[Stored records]

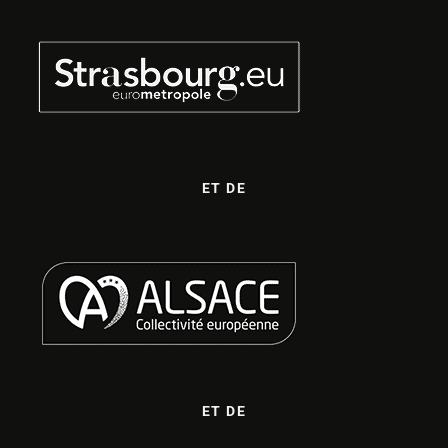
ET DE
ET DE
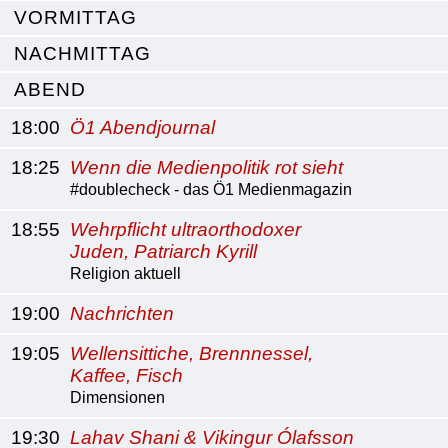
VORMITTAG
NACHMITTAG
ABEND
18:00
Ö1 Abendjournal
18:25
Wenn die Medienpolitik rot sieht
#doublecheck - das Ö1 Medienmagazin
18:55
Wehrpflicht ultraorthodoxer
Juden, Patriarch Kyrill
Religion aktuell
19:00
Nachrichten
19:05
Wellensittiche, Brennnessel,
Kaffee, Fisch
Dimensionen
19:30
Lahav Shani & Vikingur Ólafsson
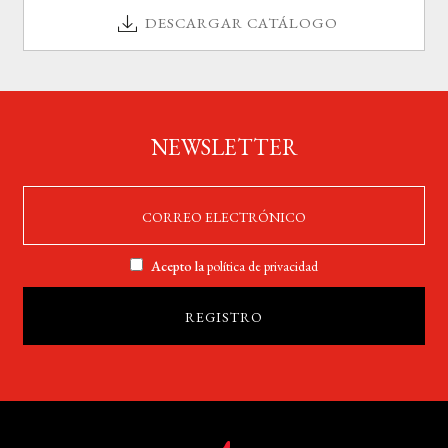
DESCARGAR CATÁLOGO
NEWSLETTER
Acepto la
política de privacidad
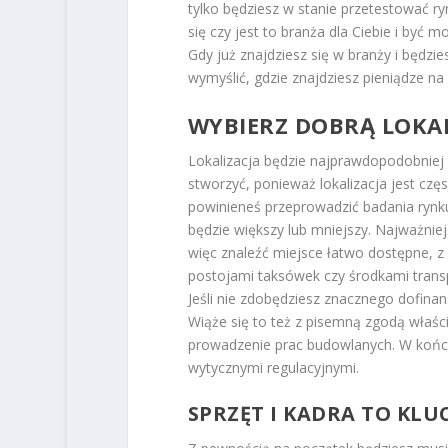
tylko będziesz w stanie przetestować ryn
się czy jest to branża dla Ciebie i być
Gdy już znajdziesz się w branży i będzie
wymyślić, gdzie znajdziesz pieniądze na
WYBIERZ DOBRĄ LOKAL
Lokalizacja będzie najprawdopodobniej 
stworzyć, ponieważ lokalizacja jest czę
powinieneś przeprowadzić badania rynku 
będzie większy lub mniejszy. Najważnie
więc znaleźć miejsce łatwo dostępne, 
postojami taksówek czy środkami trans
Jeśli nie zdobędziesz znacznego dofina
Wiąże się to też z pisemną zgodą właści
prowadzenie prac budowlanych. W końc
wytycznymi regulacyjnymi.
SPRZĘT I KADRA TO KLU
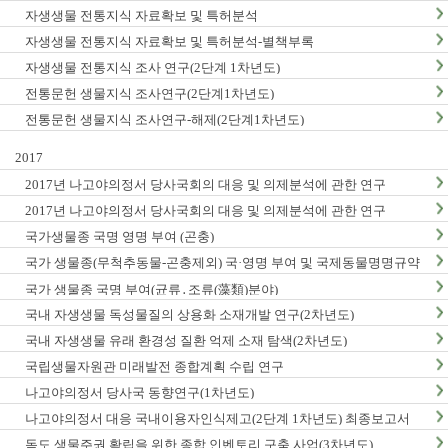
자생생물 전통지식 자료확보 및 특허분석
자생생물 전통지식 자료확보 및 특허분석-별책부록
자생생물 전통지식 조사 연구(2단계 1차년도)
전통문헌 생물지식 조사연구(2단계1차년도)
전통문헌 생물지식 조사연구-해제(2단계1차년도)
2017
2017년 나고야의정서 당사국회의 대응 및 의제분석에 관한 연구
2017년 나고야의정서 당사국회의 대응 및 의제분석에 관한 연구
국가생물종 국명 영명 부여 (곤충)
국가 생물종(무척추동물-곤충제외) 국·영명 부여 및 국제동물명명규약
한글판 발간
국가 생물종 국명 부여(균류․조류(藻類)분야)
국내 자생생물 독성물질의 상용화 소재개발 연구(2차년도)
국내 자생생물 유래 환경성 질환 억제 소재 탐색(2차년도)
국립생물자원관 미래발전 종합계획 수립 연구
나고야의정서 당사국 동향연구(1차년도)
나고야의정서 대응 국내이용자인식제고(2단계 1차년도) 최종보고서
독도 생물주권 확립을 위한 종합 인벤토리 구축 사업(3차년도)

(To do): Rewrite the lines in the records from the one containing "DESCARGAR CATÁLOGO" through the end of the records, inclusive, as a JSON list of strings with one string per line and blank lines omitted. Leave the pictures out of the answer.

(Exercise solution):
[
  "DESCARGAR CATÁLOGO",
  "NEWSLETTER",
  "Acepto la",
  "política de privacidad",
  "tylko będziesz w stanie przetestować ryn",
  "się czy jest to branża dla Ciebie i być",
  "Gdy już znajdziesz się w branży i będzie",
  "wymyślić, gdzie znajdziesz pieniądze na",
  "WYBIERZ DOBRĄ LOKAL",
  "Lokalizacja będzie najprawdopodobniej ",
  "stworzyć, ponieważ lokalizacja jest czę",
  "powinieneś przeprowadzić badania rynku ",
  "będzie większy lub mniejszy. Najważnie",
  "więc znaleźć miejsce łatwo dostępne, ",
  "postojami taksówek czy środkami trans",
  "Jeśli nie zdobędziesz znacznego dofina",
  "Wiąże się to też z pisemną zgodą właści",
  "prowadzenie prac budowlanych. W końc",
  "wytycznymi regulacyjnymi.",
  "SPRZĘT I KADRA TO KLU",
  "자생생물 전통지식 자료확보 및 특허분석",
  "자생생물 전통지식 자료확보 및 특허분석-별책부록",
  "자생생물 전통지식 조사 연구(2단계 1차년도)",
  "전통문헌 생물지식 조사연구(2단계1차년도)",
  "전통문헌 생물지식 조사연구-해제(2단계1차년도)",
  "2017",
  "2017년 나고야의정서 당사국회의 대응 및 의제분석에 관한 연구",
  "2017년 나고야의정서 당사국회의 대응 및 의제분석에 관한 연구",
  "국가생물종 국명 영명 부여 (곤충)",
  "국가 생물종(무척추동물-곤충제외) 국·영명 부여 및 국제동물명명규약",
  "한글판 발간",
  "국가 생물종 국명 부여(균류․조류(藻類)분야)",
  "국내 자생생물 독성물질의 상용화 소재개발 연구(2차년도)",
  "국내 자생생물 유래 환경성 질환 억제 소재 탐색(2차년도)",
  "국립생물자원관 미래발전 종합계획 수립 연구",
  "나고야의정서 당사국 동향연구(1차년도)",
  "나고야의정서 대응 국내이용자인식제고(2단계 1차년도) 최종보고서",
  "독도 생물주권 확립을 위한 종합 인벤토리 구축 사업(3차년도)"
]